BRIEF = Any image in the records is to be dropped, and everything else duplicated precisely.

Top of GIVEN DATA

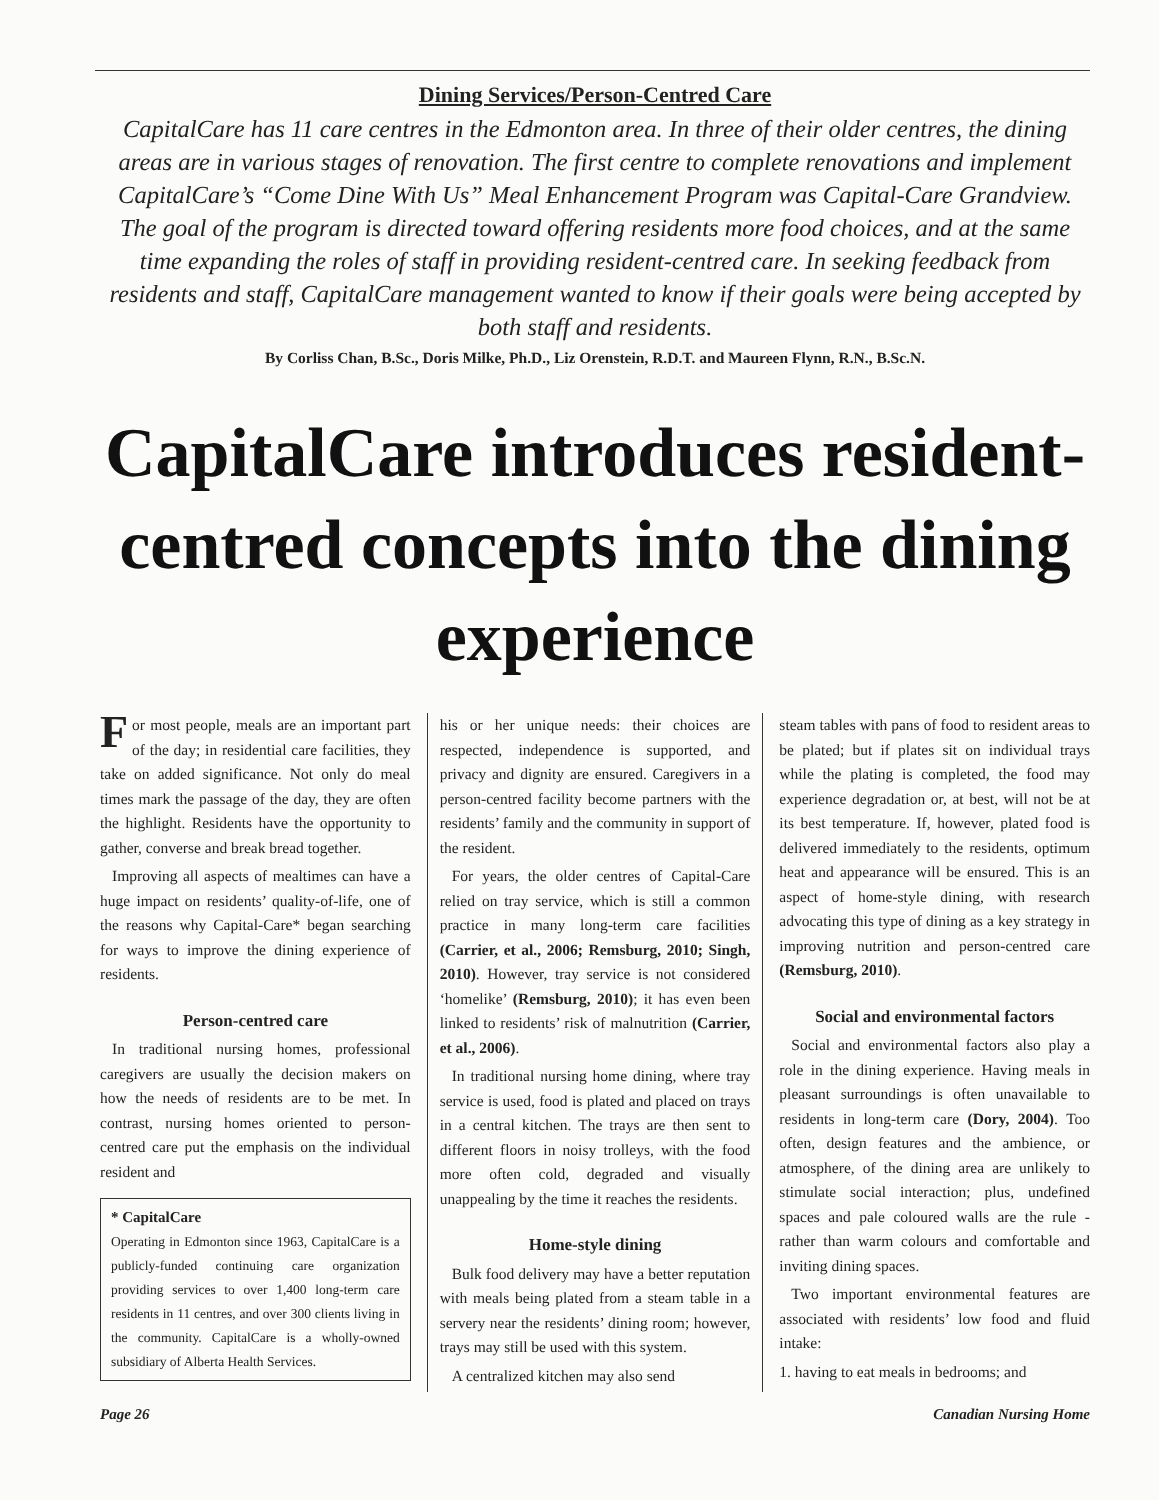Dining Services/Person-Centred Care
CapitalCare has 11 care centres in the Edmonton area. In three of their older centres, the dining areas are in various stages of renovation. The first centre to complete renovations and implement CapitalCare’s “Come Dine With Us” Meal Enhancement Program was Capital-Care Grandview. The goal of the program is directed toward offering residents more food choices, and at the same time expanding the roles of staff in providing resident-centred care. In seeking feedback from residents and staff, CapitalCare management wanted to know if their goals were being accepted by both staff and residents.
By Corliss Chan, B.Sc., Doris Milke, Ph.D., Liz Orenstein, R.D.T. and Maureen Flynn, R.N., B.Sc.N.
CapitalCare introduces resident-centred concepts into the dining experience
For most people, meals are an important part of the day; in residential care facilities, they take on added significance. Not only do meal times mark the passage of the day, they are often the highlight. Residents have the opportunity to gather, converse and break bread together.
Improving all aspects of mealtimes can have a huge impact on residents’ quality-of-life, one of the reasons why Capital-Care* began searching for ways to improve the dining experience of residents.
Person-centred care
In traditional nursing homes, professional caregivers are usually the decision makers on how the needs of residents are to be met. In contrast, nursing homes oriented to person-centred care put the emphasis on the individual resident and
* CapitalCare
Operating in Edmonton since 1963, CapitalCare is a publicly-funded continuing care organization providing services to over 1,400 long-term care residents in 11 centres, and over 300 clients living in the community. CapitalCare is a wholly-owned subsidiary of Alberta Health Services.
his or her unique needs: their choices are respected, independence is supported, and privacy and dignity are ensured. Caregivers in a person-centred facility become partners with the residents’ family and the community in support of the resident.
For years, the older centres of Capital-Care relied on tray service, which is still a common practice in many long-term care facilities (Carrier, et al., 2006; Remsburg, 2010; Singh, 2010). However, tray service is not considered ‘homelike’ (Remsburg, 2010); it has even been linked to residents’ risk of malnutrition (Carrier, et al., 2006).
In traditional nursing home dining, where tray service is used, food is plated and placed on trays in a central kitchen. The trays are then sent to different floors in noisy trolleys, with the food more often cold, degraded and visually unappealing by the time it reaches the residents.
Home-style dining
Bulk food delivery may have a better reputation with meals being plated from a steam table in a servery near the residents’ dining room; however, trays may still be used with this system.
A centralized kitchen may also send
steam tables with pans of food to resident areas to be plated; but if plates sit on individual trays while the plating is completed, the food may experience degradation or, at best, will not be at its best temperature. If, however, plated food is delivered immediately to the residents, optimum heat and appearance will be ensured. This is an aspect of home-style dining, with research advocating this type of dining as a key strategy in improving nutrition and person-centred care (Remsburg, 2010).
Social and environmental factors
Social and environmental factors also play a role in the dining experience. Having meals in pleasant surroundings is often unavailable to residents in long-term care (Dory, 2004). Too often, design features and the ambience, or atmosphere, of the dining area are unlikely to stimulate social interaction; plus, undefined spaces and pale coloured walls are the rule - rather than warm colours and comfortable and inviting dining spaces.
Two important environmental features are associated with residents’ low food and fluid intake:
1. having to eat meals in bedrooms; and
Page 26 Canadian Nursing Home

Bottom of GIVEN DATA

ANSWER FOR THE TASK =
Dining Services/Person-Centred Care
CapitalCare has 11 care centres in the Edmonton area. In three of their older centres, the dining areas are in various stages of renovation. The first centre to complete renovations and implement CapitalCare’s “Come Dine With Us” Meal Enhancement Program was Capital-Care Grandview. The goal of the program is directed toward offering residents more food choices, and at the same time expanding the roles of staff in providing resident-centred care. In seeking feedback from residents and staff, CapitalCare management wanted to know if their goals were being accepted by both staff and residents.
By Corliss Chan, B.Sc., Doris Milke, Ph.D., Liz Orenstein, R.D.T. and Maureen Flynn, R.N., B.Sc.N.
CapitalCare introduces resident-centred concepts into the dining experience
For most people, meals are an important part of the day; in residential care facilities, they take on added significance. Not only do meal times mark the passage of the day, they are often the highlight. Residents have the opportunity to gather, converse and break bread together.
Improving all aspects of mealtimes can have a huge impact on residents’ quality-of-life, one of the reasons why Capital-Care* began searching for ways to improve the dining experience of residents.
Person-centred care
In traditional nursing homes, professional caregivers are usually the decision makers on how the needs of residents are to be met. In contrast, nursing homes oriented to person-centred care put the emphasis on the individual resident and
* CapitalCare
Operating in Edmonton since 1963, CapitalCare is a publicly-funded continuing care organization providing services to over 1,400 long-term care residents in 11 centres, and over 300 clients living in the community. CapitalCare is a wholly-owned subsidiary of Alberta Health Services.
his or her unique needs: their choices are respected, independence is supported, and privacy and dignity are ensured. Caregivers in a person-centred facility become partners with the residents’ family and the community in support of the resident.
For years, the older centres of Capital-Care relied on tray service, which is still a common practice in many long-term care facilities (Carrier, et al., 2006; Remsburg, 2010; Singh, 2010). However, tray service is not considered ‘homelike’ (Remsburg, 2010); it has even been linked to residents’ risk of malnutrition (Carrier, et al., 2006).
In traditional nursing home dining, where tray service is used, food is plated and placed on trays in a central kitchen. The trays are then sent to different floors in noisy trolleys, with the food more often cold, degraded and visually unappealing by the time it reaches the residents.
Home-style dining
Bulk food delivery may have a better reputation with meals being plated from a steam table in a servery near the residents’ dining room; however, trays may still be used with this system.
A centralized kitchen may also send
steam tables with pans of food to resident areas to be plated; but if plates sit on individual trays while the plating is completed, the food may experience degradation or, at best, will not be at its best temperature. If, however, plated food is delivered immediately to the residents, optimum heat and appearance will be ensured. This is an aspect of home-style dining, with research advocating this type of dining as a key strategy in improving nutrition and person-centred care (Remsburg, 2010).
Social and environmental factors
Social and environmental factors also play a role in the dining experience. Having meals in pleasant surroundings is often unavailable to residents in long-term care (Dory, 2004). Too often, design features and the ambience, or atmosphere, of the dining area are unlikely to stimulate social interaction; plus, undefined spaces and pale coloured walls are the rule - rather than warm colours and comfortable and inviting dining spaces.
Two important environmental features are associated with residents’ low food and fluid intake:
1. having to eat meals in bedrooms; and
Page 26 Canadian Nursing Home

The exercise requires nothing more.